- _Dataset entries_
+++

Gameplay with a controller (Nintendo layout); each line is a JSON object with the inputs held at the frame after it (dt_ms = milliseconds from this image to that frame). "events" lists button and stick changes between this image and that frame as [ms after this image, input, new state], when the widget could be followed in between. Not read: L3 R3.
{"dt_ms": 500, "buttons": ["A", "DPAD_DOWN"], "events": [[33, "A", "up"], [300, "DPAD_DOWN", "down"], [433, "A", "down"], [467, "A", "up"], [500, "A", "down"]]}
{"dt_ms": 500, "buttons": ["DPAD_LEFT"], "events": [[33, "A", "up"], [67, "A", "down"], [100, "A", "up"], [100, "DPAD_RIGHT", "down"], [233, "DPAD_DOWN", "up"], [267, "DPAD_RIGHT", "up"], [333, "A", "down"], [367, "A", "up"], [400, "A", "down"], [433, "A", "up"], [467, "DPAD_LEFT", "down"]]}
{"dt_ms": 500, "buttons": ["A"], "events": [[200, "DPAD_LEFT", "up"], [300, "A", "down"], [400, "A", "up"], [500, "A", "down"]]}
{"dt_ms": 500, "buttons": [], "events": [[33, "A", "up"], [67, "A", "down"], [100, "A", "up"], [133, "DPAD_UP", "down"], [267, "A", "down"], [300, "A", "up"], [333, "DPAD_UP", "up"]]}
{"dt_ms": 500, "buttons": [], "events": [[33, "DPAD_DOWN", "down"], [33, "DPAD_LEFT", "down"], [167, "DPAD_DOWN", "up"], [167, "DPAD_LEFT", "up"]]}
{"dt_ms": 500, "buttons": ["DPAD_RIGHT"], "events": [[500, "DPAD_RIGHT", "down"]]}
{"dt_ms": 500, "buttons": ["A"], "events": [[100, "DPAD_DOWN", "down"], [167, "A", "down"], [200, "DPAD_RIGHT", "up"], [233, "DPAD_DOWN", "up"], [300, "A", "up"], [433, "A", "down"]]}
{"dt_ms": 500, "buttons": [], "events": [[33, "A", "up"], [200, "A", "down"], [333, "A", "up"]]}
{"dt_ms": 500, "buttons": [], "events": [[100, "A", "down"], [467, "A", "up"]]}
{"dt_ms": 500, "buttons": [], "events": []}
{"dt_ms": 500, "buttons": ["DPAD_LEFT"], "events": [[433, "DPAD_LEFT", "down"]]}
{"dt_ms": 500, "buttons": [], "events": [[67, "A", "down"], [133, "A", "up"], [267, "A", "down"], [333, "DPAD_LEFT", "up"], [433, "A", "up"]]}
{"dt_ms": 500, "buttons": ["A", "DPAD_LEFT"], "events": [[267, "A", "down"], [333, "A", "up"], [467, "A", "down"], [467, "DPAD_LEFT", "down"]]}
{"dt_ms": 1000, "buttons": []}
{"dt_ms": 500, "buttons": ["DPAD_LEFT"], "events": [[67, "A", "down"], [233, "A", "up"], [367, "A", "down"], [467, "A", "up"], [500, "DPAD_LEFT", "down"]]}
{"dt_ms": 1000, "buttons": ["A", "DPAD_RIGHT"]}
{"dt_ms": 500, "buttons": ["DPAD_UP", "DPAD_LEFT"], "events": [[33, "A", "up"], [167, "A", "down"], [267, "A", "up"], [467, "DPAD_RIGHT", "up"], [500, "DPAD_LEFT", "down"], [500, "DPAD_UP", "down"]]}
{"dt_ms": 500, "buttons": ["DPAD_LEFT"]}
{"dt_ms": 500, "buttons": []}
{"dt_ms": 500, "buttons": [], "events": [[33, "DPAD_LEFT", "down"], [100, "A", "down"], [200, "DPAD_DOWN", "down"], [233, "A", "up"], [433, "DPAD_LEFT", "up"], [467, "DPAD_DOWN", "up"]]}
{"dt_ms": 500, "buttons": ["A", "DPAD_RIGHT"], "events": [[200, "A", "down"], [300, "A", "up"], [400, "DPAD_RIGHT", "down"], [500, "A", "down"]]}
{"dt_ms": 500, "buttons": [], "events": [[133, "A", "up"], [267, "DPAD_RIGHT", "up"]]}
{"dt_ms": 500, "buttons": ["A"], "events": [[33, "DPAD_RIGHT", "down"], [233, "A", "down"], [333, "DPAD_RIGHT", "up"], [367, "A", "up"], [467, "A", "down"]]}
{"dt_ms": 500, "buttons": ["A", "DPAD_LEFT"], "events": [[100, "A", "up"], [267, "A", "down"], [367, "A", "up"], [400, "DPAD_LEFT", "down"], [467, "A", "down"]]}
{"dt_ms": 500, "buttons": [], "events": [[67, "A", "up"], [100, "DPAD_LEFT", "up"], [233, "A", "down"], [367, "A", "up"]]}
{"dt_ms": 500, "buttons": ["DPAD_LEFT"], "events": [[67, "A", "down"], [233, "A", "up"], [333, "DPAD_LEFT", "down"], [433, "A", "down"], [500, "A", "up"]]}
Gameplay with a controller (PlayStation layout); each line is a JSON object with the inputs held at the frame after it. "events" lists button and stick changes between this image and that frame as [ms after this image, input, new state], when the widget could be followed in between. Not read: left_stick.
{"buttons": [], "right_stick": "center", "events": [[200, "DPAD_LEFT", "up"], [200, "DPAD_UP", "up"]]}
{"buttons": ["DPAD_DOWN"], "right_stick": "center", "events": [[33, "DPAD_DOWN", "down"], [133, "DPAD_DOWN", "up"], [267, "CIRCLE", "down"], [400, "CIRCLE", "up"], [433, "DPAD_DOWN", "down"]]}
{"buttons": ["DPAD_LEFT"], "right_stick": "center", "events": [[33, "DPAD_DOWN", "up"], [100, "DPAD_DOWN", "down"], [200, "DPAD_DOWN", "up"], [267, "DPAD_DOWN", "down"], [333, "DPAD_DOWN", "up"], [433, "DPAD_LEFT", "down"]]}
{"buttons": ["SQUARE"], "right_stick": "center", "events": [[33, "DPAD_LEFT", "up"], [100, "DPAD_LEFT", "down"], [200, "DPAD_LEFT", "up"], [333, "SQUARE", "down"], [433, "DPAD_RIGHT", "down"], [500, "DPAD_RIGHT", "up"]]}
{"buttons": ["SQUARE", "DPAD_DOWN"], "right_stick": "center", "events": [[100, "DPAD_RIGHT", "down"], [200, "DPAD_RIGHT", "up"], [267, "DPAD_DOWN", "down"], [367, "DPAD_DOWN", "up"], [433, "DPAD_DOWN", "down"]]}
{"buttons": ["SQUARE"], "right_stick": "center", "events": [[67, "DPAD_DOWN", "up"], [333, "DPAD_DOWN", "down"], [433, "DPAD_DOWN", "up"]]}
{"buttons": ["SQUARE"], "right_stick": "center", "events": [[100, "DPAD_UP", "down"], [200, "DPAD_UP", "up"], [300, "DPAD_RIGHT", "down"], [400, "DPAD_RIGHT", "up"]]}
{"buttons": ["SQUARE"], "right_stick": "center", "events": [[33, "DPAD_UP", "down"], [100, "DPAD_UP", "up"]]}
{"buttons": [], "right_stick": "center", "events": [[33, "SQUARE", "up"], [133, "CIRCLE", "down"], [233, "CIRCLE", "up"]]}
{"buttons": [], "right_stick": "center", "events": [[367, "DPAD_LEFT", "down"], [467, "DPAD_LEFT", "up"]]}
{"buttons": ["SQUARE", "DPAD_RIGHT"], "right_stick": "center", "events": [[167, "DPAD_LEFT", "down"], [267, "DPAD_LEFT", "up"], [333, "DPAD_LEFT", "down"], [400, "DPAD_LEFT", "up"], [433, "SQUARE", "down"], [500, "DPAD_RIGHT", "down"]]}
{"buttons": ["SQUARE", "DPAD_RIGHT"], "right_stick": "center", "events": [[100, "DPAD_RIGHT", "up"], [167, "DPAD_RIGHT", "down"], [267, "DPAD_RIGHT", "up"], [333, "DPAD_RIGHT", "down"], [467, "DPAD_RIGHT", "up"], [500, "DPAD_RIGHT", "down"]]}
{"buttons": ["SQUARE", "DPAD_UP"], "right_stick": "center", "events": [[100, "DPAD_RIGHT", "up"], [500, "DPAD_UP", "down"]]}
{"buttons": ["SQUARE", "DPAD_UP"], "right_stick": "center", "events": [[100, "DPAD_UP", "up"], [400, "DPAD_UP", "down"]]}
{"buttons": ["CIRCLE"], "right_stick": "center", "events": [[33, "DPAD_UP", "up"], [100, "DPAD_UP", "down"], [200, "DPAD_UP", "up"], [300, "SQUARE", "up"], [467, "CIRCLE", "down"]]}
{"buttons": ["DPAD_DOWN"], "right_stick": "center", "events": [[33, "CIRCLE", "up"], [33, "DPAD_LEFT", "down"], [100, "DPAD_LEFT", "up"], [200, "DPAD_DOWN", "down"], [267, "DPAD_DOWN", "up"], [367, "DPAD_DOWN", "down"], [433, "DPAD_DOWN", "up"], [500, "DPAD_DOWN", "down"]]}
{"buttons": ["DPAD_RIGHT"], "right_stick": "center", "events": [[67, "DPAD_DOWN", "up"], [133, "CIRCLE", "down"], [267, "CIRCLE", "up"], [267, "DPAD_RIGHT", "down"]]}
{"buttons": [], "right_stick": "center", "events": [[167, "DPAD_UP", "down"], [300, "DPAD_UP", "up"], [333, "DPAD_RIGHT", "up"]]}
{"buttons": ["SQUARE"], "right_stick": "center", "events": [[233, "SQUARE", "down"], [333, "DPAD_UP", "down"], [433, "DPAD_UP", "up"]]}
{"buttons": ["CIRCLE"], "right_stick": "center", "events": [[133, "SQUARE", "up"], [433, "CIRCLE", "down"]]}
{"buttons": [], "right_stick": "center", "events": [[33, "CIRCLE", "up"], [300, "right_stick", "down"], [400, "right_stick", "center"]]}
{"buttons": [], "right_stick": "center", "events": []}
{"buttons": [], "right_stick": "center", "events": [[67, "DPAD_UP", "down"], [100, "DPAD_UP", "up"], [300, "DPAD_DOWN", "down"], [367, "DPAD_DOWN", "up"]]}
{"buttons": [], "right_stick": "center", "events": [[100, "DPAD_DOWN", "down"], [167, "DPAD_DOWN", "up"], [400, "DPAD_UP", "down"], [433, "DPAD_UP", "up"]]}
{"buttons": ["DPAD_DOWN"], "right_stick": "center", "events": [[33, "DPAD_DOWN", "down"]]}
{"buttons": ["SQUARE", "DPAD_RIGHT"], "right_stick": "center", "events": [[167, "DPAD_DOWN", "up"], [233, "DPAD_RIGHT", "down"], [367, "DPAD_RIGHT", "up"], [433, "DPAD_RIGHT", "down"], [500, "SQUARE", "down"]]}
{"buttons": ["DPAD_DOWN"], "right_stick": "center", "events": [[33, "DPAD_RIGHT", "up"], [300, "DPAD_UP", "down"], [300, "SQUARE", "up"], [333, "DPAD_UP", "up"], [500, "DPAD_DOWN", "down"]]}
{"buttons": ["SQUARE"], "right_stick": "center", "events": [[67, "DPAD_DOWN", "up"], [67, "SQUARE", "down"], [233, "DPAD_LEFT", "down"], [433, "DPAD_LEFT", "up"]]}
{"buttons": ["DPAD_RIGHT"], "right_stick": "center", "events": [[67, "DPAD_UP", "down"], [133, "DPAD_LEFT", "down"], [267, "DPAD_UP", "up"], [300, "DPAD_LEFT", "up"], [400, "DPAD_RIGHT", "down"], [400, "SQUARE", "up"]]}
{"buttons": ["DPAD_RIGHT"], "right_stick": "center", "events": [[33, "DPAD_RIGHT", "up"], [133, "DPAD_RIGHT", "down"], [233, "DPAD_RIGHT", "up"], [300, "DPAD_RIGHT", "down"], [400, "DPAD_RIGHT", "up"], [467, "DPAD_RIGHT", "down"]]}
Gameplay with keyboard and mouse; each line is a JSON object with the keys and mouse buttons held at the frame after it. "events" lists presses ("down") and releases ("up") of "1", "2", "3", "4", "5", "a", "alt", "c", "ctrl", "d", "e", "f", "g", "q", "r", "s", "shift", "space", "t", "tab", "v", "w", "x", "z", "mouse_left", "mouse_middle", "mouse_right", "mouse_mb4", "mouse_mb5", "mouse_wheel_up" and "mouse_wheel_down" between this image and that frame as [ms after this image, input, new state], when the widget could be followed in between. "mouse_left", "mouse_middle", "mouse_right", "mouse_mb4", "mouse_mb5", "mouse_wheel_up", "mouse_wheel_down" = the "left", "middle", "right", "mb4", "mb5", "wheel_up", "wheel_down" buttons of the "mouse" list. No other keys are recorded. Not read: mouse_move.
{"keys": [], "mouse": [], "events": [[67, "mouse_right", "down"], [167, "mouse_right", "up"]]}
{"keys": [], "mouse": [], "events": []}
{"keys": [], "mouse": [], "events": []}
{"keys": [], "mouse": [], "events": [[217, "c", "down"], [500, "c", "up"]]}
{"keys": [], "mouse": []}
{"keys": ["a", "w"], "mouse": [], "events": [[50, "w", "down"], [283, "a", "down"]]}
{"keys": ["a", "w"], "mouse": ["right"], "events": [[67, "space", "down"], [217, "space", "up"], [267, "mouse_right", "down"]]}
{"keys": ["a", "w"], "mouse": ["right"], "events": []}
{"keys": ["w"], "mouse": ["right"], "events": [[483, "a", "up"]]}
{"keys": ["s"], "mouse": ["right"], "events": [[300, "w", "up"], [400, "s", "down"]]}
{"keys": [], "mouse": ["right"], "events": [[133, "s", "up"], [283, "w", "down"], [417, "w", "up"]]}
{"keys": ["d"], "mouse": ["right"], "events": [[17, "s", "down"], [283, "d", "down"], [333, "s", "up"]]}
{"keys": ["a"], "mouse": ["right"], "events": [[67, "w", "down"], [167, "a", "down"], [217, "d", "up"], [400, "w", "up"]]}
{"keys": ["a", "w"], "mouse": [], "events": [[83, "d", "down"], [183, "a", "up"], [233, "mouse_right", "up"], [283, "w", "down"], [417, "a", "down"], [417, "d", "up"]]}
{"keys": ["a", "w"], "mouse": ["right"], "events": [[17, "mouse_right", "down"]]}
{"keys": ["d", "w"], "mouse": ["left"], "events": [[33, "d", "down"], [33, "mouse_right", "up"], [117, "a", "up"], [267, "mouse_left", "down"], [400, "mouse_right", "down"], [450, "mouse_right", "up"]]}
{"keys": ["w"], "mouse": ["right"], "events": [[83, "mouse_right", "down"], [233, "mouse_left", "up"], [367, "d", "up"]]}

+++

Each line of the listing above that includes the word "CIRCLE" should be copied.

{"buttons": ["DPAD_DOWN"], "right_stick": "center", "events": [[33, "DPAD_DOWN", "down"], [133, "DPAD_DOWN", "up"], [267, "CIRCLE", "down"], [400, "CIRCLE", "up"], [433, "DPAD_DOWN", "down"]]}
{"buttons": [], "right_stick": "center", "events": [[33, "SQUARE", "up"], [133, "CIRCLE", "down"], [233, "CIRCLE", "up"]]}
{"buttons": ["CIRCLE"], "right_stick": "center", "events": [[33, "DPAD_UP", "up"], [100, "DPAD_UP", "down"], [200, "DPAD_UP", "up"], [300, "SQUARE", "up"], [467, "CIRCLE", "down"]]}
{"buttons": ["DPAD_DOWN"], "right_stick": "center", "events": [[33, "CIRCLE", "up"], [33, "DPAD_LEFT", "down"], [100, "DPAD_LEFT", "up"], [200, "DPAD_DOWN", "down"], [267, "DPAD_DOWN", "up"], [367, "DPAD_DOWN", "down"], [433, "DPAD_DOWN", "up"], [500, "DPAD_DOWN", "down"]]}
{"buttons": ["DPAD_RIGHT"], "right_stick": "center", "events": [[67, "DPAD_DOWN", "up"], [133, "CIRCLE", "down"], [267, "CIRCLE", "up"], [267, "DPAD_RIGHT", "down"]]}
{"buttons": ["CIRCLE"], "right_stick": "center", "events": [[133, "SQUARE", "up"], [433, "CIRCLE", "down"]]}
{"buttons": [], "right_stick": "center", "events": [[33, "CIRCLE", "up"], [300, "right_stick", "down"], [400, "right_stick", "center"]]}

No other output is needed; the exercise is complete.